- Extrait fourni
========

"La vie à deux ", "Hymnes à la haine" Dorothy PARKER (1895-1967)
Préfaces de Benoîte Groult
Dorothy Parker s'est fait connaître en 1926 avec un recueil de poèmes qui fut un succès immédiat. Elle assura alors la critique dramatique pour Vanity Fair et Esquire et la critique littéraire du New Yorker. Auteure de nouvelles et de poèmes, elle devint rapidement célèbre et fut considérée comme une des plus talentueuses de son époque.
"Celle qui avait incarné si parfaitement l'esprit brillant des années trente, l'émancipation sexuelle, le droit à toutes les libertés pour les femmes, celle d'aimer et d'être infidèle, la fureur de vivre aussi et le désespoir élégant qui caractérisaient cette époque, passa de mode avec la grande dépression américaine et survécut trente ans à ce désastre, oubliée de tous." écrit Benoîte Groult dans sa préface.
"La vie à deux"- suite de nouvelles- pour Dorothy Parker caustique et pessimiste, c'est la solitude des couples, l'impossibilité d'un rapport vrai entre les femmes et les hommes empêtrés dans le carcan des rôles stéréotypés. "Dorothy Parker [...] excella toute sa vie à décrire le malheur des femmes, leur frivolité, leur faiblesse devant l'amour, leur dépendance émotionnelle, leur capacité à gâcher une belle histoire [...] l'insondable bêtise des femmes qui n'a d'égal que l'égoïsme et la lâcheté des hommes." Des épouses frustrées, des maris indifférents, des jeunes filles puériles ou déjà désenchantées, des jeunes gens frivoles et hypocrites, Dorothy Parker ne pourrait-elle pas les décrire cent ans plus tard?
"Hymnes à la haine", ensemble de dix-huit poèmes.
Avec cet humour amer et cette insolence qui la caractérise, Dorothy Parker égrène tout ce qui l'énerve: les femmes, les hommes, les épouses et les maris, la famille, le cinéma, le théâtre, la littérature, les résidences d'été...

========

- Données
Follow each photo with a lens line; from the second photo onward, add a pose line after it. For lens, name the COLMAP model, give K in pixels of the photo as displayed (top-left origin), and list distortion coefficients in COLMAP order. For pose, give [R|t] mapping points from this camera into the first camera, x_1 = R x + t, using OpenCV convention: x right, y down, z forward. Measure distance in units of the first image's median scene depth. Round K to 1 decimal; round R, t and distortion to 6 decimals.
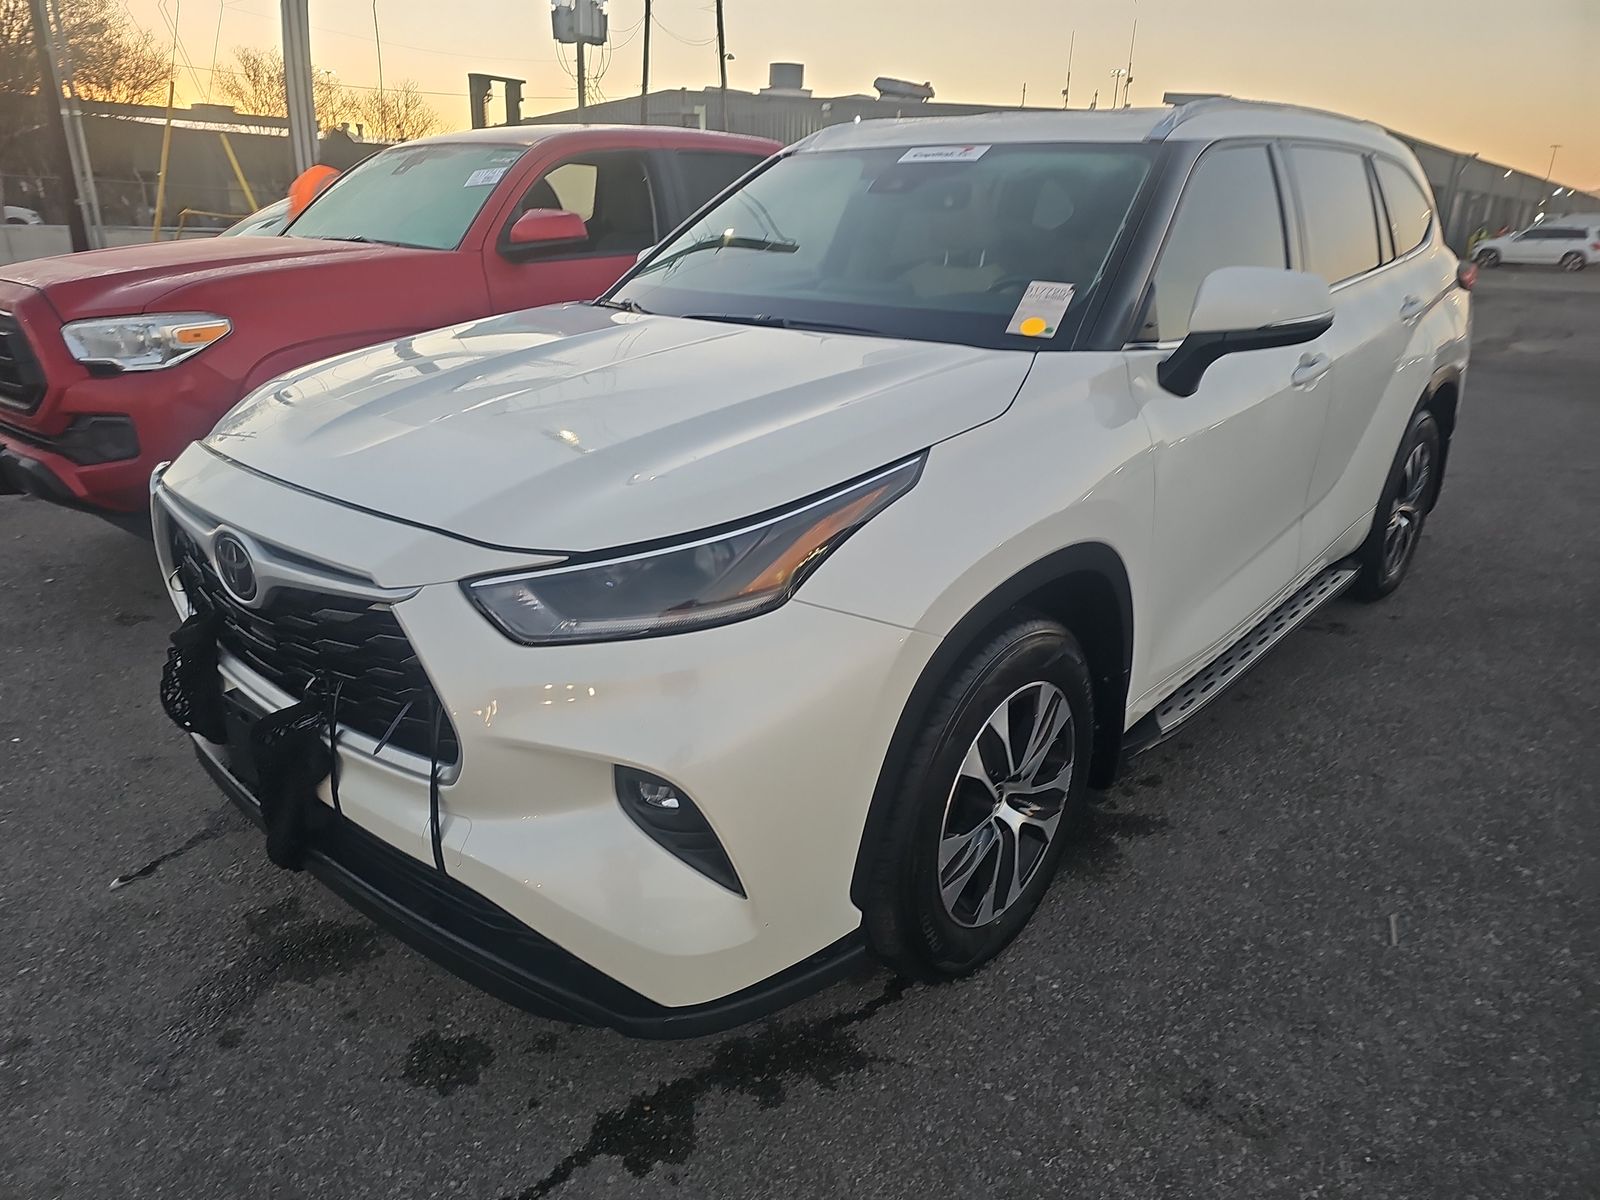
lens RADIAL K [[1047.5, 0, 802.8], [0, 1047.5, 588.8], [0, 0, 1]] dist [0.054233, -0.047903]
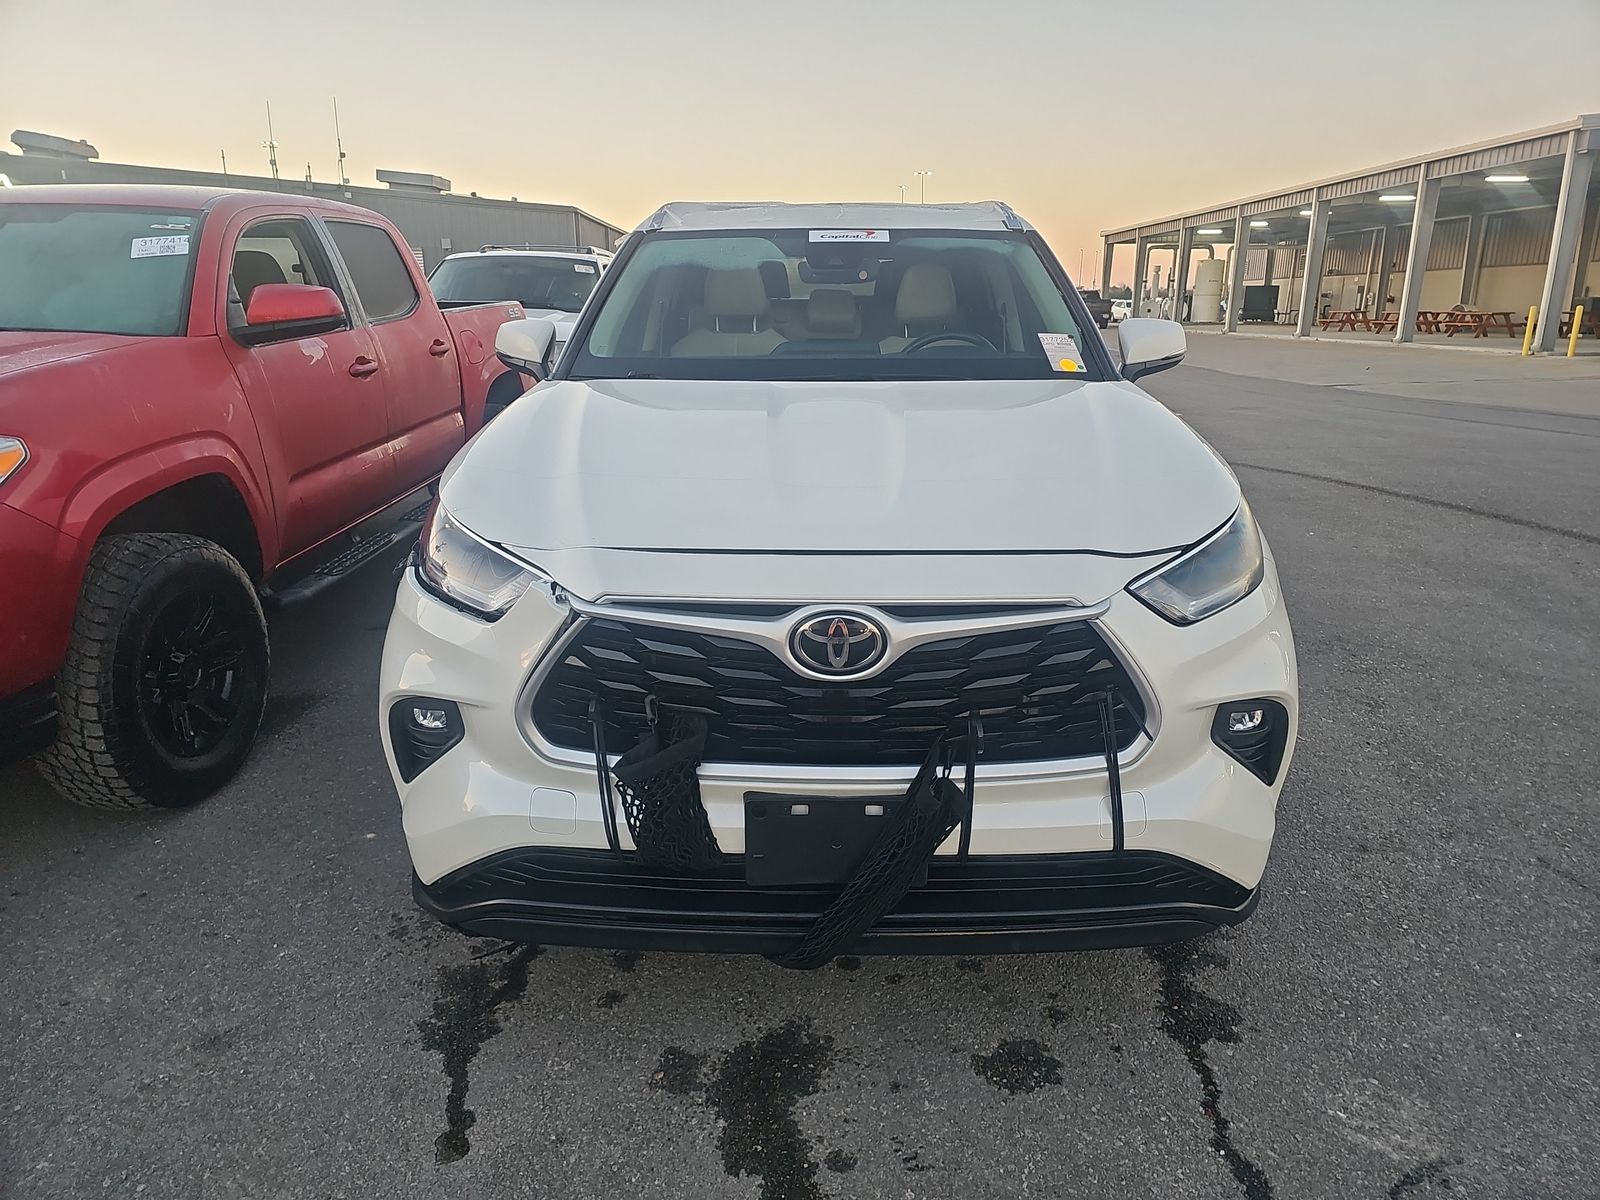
lens RADIAL K [[1047.5, 0, 802.8], [0, 1047.5, 588.8], [0, 0, 1]] dist [0.054233, -0.047903]
pose [[0.754927, -0.187802, 0.628344, -0.775638], [0.227416, 0.973635, 0.017774, -0.063660], [-0.615116, 0.129477, 0.777733, 0.176522]]
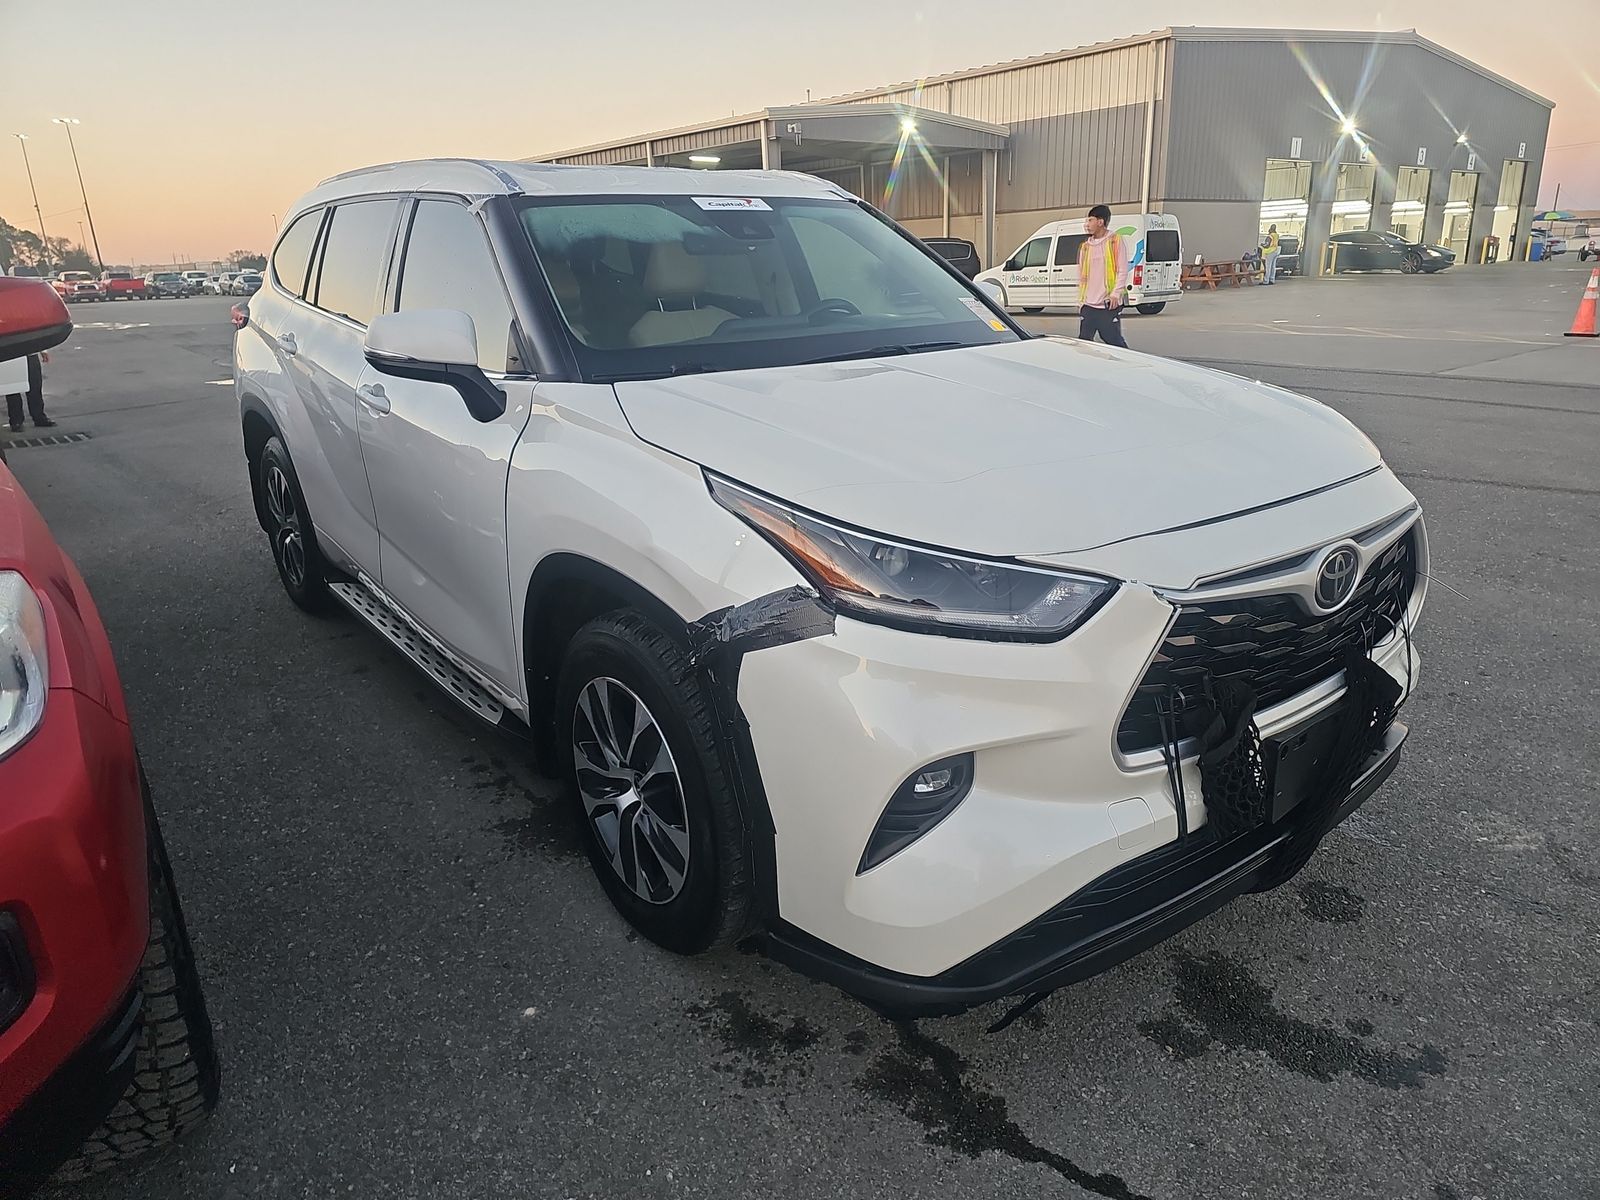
lens RADIAL K [[1047.5, 0, 802.8], [0, 1047.5, 588.8], [0, 0, 1]] dist [0.054233, -0.047903]
pose [[0.167977, -0.314844, 0.934161, -1.090968], [0.354905, 0.903397, 0.240658, -0.307810], [-0.919688, 0.291113, 0.263490, 0.813699]]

========

- Consignes
1. Dans le texte sur Dorothy Parker, remplacez « célèbre » par « connue » et recopiez le passage compris entre « Préfaces de Benoîte » et « dans sa préface. », bornes incluses.
2. Combien de poèmes compte « Hymnes à la haine » selon le texte sur Dorothy Parker ?
3. Rédigez la suite du texte sur Dorothy Parker après sa dernière phrase.

- Réponses
1.
Préfaces de Benoîte Groult
Dorothy Parker s'est fait connaître en 1926 avec un recueil de poèmes qui fut un succès immédiat. Elle assura alors la critique dramatique pour Vanity Fair et Esquire et la critique littéraire du New Yorker. Auteure de nouvelles et de poèmes, elle devint rapidement connue et fut considérée comme une des plus talentueuses de son époque.
"Celle qui avait incarné si parfaitement l'esprit brillant des années trente, l'émancipation sexuelle, le droit à toutes les libertés pour les femmes, celle d'aimer et d'être infidèle, la fureur de vivre aussi et le désespoir élégant qui caractérisaient cette époque, passa de mode avec la grande dépression américaine et survécut trente ans à ce désastre, oubliée de tous." écrit Benoîte Groult dans sa préface.

2. Dix-huit poèmes.

3.
"Je hais les Livres:
Ils me fatiguent les yeux...
Il y a le Récit des Jours heureux à Tahiti,
Le Vade-Mecum des Iles...
Après quatre semaines dans les mers du Sud,
L'anglais de l'auteur commence à rouiller
Et il se met au tahitien.
Il donne à entendre que son plus grand tourment
A été d'échapper aux avances des vahinés,
Mais le reste du livre
Est probablement fondé sur des faits authentiques.
On y trouve une foule d'informations utiles
Sur la façon de servir le poi,
La source de la légende de l'arbre à pain,
La façon de boire le kawa ou se dispenser d'en boire...
L'auteur explique que cette vie-là est la seule vie possible
Et va jusqu'à promettre
Qu'un de ces jours il enverra promener ses manuscrits
Pour finir ses jours avec Petite-Cochonne-de-Mer-Rieuse, la beauté du village...
Pourquoi attendre?
[...]
Et puis il y a le Roman Réaliste,
Un étouffe-chrétien de cinq cents pages...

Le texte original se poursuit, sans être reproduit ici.